══ DATA ══

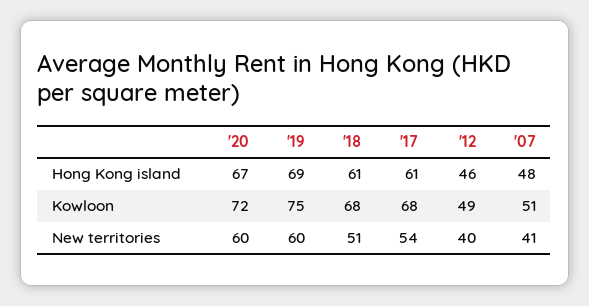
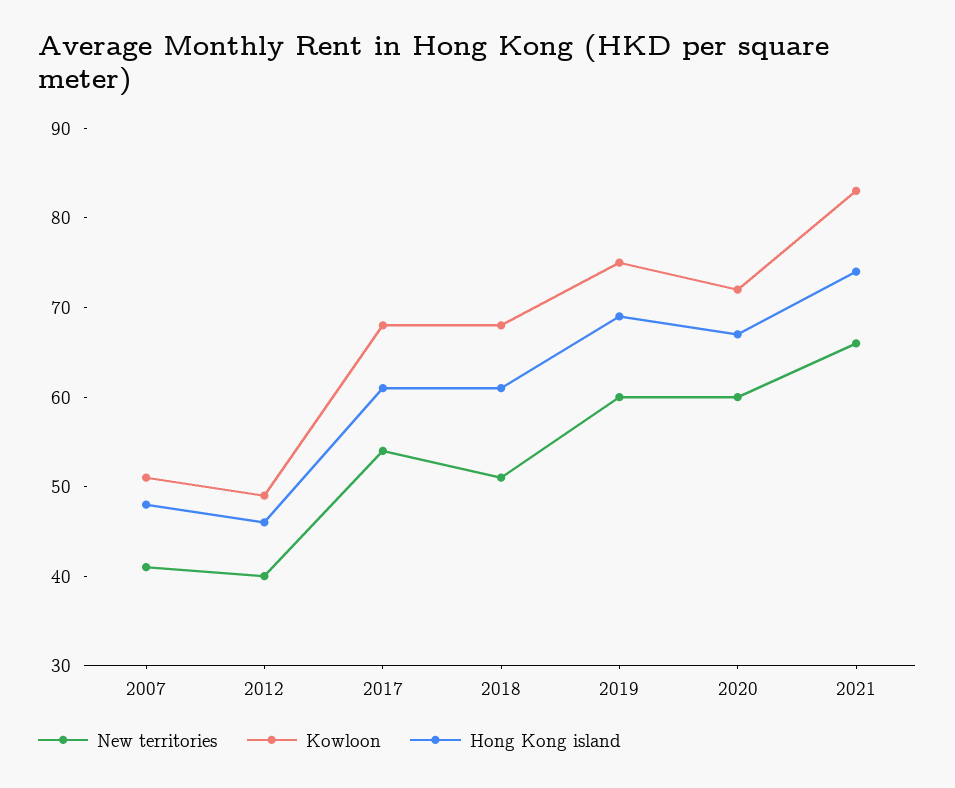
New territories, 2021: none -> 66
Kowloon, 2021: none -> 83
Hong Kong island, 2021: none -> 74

═══
══ DATA ══

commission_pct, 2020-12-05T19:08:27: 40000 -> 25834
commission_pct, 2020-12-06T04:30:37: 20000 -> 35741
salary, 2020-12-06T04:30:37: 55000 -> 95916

═══

WORK REQUEST: Taking the entries above, write out exactly the lines starting with the line containing "New territories, 2021: none -> 66" and going on through the line containing "Hong Kong island, 2021: none -> 74", both included, and nothing else.

WORKED SOLUTION:
New territories, 2021: none -> 66
Kowloon, 2021: none -> 83
Hong Kong island, 2021: none -> 74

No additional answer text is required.